Rewrite every line of the data below as a JSON list of strings, one string per line, omitting blank lines. Leave the pictures out of the answer.

*** Given data ***

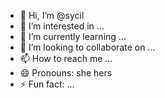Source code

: - 👋 Hi, I’m @sycil
- 👀 I’m interested in ...
- 🌱 I’m currently learning ...
- 💞️ I’m looking to collaborate on ...
- 📫 How to reach me ...
- 😄 Pronouns: she hers
- ⚡ Fun fact: ...

<!---
sycil/sycil is a ✨ special ✨ repository because its `README.md` (this file) appears on your GitHub profile.
You can click the Preview link to take a look at your changes.
--->
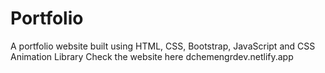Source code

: # Portfolio
A portfolio website built using HTML, CSS, Bootstrap, JavaScript and CSS Animation Library
Check the website here dchemengrdev.netlify.app
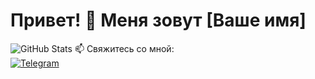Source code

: # Привет! 👋 Меня зовут [Ваше имя]

![GitHub Stats](https://github-readme-stats.vercel.app/api?username=ВАШ_НИК&show_icons=true)
📫 Свяжитесь со мной:  
[![Telegram](https://img.shields.io/badge/Telegram-2CA5E0?style=for-the-badge&logo=telegram&logoColor=white)](https://t.me/@ak1naba)  

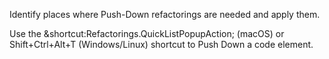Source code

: Identify places where Push-Down refactorings are needed and apply them.

<div class="hint" title="Shortcut for Push Down refactorings">
  Use the &shortcut:Refactorings.QuickListPopupAction; (macOS) or Shift+Ctrl+Alt+T (Windows/Linux) shortcut to Push Down a code element.
</div>
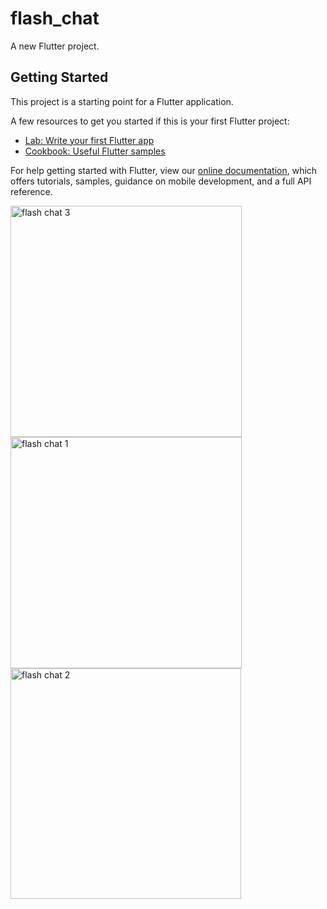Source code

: # flash_chat

A new Flutter project.

## Getting Started

This project is a starting point for a Flutter application.

A few resources to get you started if this is your first Flutter project:

- [Lab: Write your first Flutter app](https://flutter.dev/docs/get-started/codelab)
- [Cookbook: Useful Flutter samples](https://flutter.dev/docs/cookbook)

For help getting started with Flutter, view our
[online documentation](https://flutter.dev/docs), which offers tutorials,
samples, guidance on mobile development, and a full API reference.

<img width="370" alt="flash chat 3" src="https://user-images.githubusercontent.com/81261912/153096093-df1e1916-5ed7-4758-990b-3d7cfc91bcb5.PNG">
<img width="370" alt="flash chat 1" src="https://user-images.githubusercontent.com/81261912/153096097-2be4d7c5-4451-475c-9d71-ccc41d0d993b.PNG">
<img width="369" alt="flash chat 2" src="https://user-images.githubusercontent.com/81261912/153096098-73abe670-3598-4156-8ef5-5f4ccd071188.PNG">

*** End of Given data ***

▸ Response area
[
  "Source code",
  ": - 👋 Hi, I’m @sycil",
  "- 👀 I’m interested in ...",
  "- 🌱 I’m currently learning ...",
  "- 💞️ I’m looking to collaborate on ...",
  "- 📫 How to reach me ...",
  "- 😄 Pronouns: she hers",
  "- ⚡ Fun fact: ...",
  "<!---",
  "sycil/sycil is a ✨ special ✨ repository because its `README.md` (this file) appears on your GitHub profile.",
  "You can click the Preview link to take a look at your changes.",
  "--->",
  "Source code",
  ": # Portfolio",
  "A portfolio website built using HTML, CSS, Bootstrap, JavaScript and CSS Animation Library",
  "Check the website here dchemengrdev.netlify.app",
  "Source code",
  ": # Привет! 👋 Меня зовут [Ваше имя]",
  "![GitHub Stats](https://github-readme-stats.vercel.app/api?username=ВАШ_НИК&show_icons=true)",
  "📫 Свяжитесь со мной:  ",
  "[![Telegram](https://img.shields.io/badge/Telegram-2CA5E0?style=for-the-badge&logo=telegram&logoColor=white)](https://t.me/@ak1naba)  ",
  "Source code",
  ": Identify places where Push-Down refactorings are needed and apply them.",
  "<div class=\"hint\" title=\"Shortcut for Push Down refactorings\">",
  "  Use the &shortcut:Refactorings.QuickListPopupAction; (macOS) or Shift+Ctrl+Alt+T (Windows/Linux) shortcut to Push Down a code element.",
  "</div>",
  "Source code",
  ": # flash_chat",
  "A new Flutter project.",
  "## Getting Started",
  "This project is a starting point for a Flutter application.",
  "A few resources to get you started if this is your first Flutter project:",
  "- [Lab: Write your first Flutter app](https://flutter.dev/docs/get-started/codelab)",
  "- [Cookbook: Useful Flutter samples](https://flutter.dev/docs/cookbook)",
  "For help getting started with Flutter, view our",
  "[online documentation](https://flutter.dev/docs), which offers tutorials,",
  "samples, guidance on mobile development, and a full API reference.",
  "<img width=\"370\" alt=\"flash chat 3\" src=\"https://user-images.githubusercontent.com/81261912/153096093-df1e1916-5ed7-4758-990b-3d7cfc91bcb5.PNG\">",
  "<img width=\"370\" alt=\"flash chat 1\" src=\"https://user-images.githubusercontent.com/81261912/153096097-2be4d7c5-4451-475c-9d71-ccc41d0d993b.PNG\">",
  "<img width=\"369\" alt=\"flash chat 2\" src=\"https://user-images.githubusercontent.com/81261912/153096098-73abe670-3598-4156-8ef5-5f4ccd071188.PNG\">"
]